Je vendais des piscines depuis 13 ans et j'ai vendu ma société pour faire de la musique mon activité principale.
PC :Quand on est trois sur scène à interpréter des reprises, comment se font les choix de programmation, d'arrangements ... et de look?
PB : Le look est le fruit du hasard. Un jour le Hussard nous appelle à 15h car un groupe s'était désisté pour animer le soir même la soirée du conseil d'administration d'une banque. On s'est dit qu'il fallait arriver «un peu classe», c'est-à-dire avec des chemises blanches et des cravates noires. En fin de soirée, le patron nous a complimentés car c'était la première fois qu'il voyait des musiciens habillés avec une tenue de scène identique. Mais ceux qui savaient que j'avais travaillé un temps dans les pompes funèbres nous ont baptisés «les Pichett's boys» pour nous «magagner». Il a suffi de mettre une cravate rose à la place de la noire, de la dénouer un peu, et la tenue est restée.
Quant aux choix musicaux, j'ai compris après avoir joué du rock pendant longtemps pour me faire plaisir, qu'il ne fallait pas jouer ce dont tu avais envie, mais ce qui amusait les gens. Avec François aux claviers, André à la batterie, et moi-même à la guitare et au chant, toutes les chansons qu'on reprend ont des arrangements très dansants et festifs. D'ailleurs, je n'oublierai jamais la tête de mon oncle Ceccè (Buteau du groupe Canta U Populu Corsu) la première fois qu'il nous entendu interpréter «Compagnero» en version rock. Il avait un peu fait la grimace mais, aujourd'hui, il ne la trouve pas si mal ainsi.
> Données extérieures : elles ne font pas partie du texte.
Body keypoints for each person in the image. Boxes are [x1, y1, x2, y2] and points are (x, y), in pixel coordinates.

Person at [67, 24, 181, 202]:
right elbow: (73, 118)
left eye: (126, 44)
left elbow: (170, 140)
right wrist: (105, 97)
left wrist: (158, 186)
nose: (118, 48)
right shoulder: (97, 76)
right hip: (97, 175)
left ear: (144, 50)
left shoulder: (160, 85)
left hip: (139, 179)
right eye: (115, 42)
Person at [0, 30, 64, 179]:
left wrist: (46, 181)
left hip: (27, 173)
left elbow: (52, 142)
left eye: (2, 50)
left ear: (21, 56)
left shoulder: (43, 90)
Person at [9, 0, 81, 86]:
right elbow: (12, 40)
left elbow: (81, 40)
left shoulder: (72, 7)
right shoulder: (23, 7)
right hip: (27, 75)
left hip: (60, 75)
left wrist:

Mais notre chanson-référence reste "l'Orage" de Brassens, que tous les jeunes du canton auto-baptisés «la team de rêve» réclament à chaque concert pour danser dessus.
Nous avons environ 180 chansons au répertoire, et sommes conditionnés pour faire un show de 3 heures sans jamais de blanc. François et moi avons juste deux Ipad synchronisés qui donnent les paroles, la partition, et indiquent la tonalité. On répète chaque soir 3 ou 4 chansons pendant les réglages, mais François et André sont tellement bons que, si j'ajoute une nouvelle chanson pendant le concert, ils s'adaptent et enchainent à la perfection.
PC : Quels sont vos projets ? Etre plus connus, faire un disque, une tournée plus loin que dans la région ajaccienne ?
PB : Pour être connus, il faut s'exporter. J'ai demandé à une amie de Porto-Vecchio, Cécile Colonna Cesari, de me trouver des dates là-bas, mais c'est un milieu très fermé, sauf si quelqu'un te présente pour t'introduire. Elle nous a fait faire 12 dates à Porto-Vecchio, et les patrons d'établissements l'ont remerciée d'avoir insisté pour nous faire jouer. Elle gère notre planning entièrement, et nous a fait jouer aussi à Calvi et Ile-Rousse. Aujourd'hui elle aussi a tout quitté pour devenir notre agent, et s'occupe également de Jean-Charles Papi.
Pour l'heure, nous venons de signer un contrat avec le cabaret «Le son des guitares» à Marseille dont le patron travaille souvent avec des groupes corses. Nous nous y produirons deux semaines par mois, du mercredi au samedi, jusqu'à fin décembre.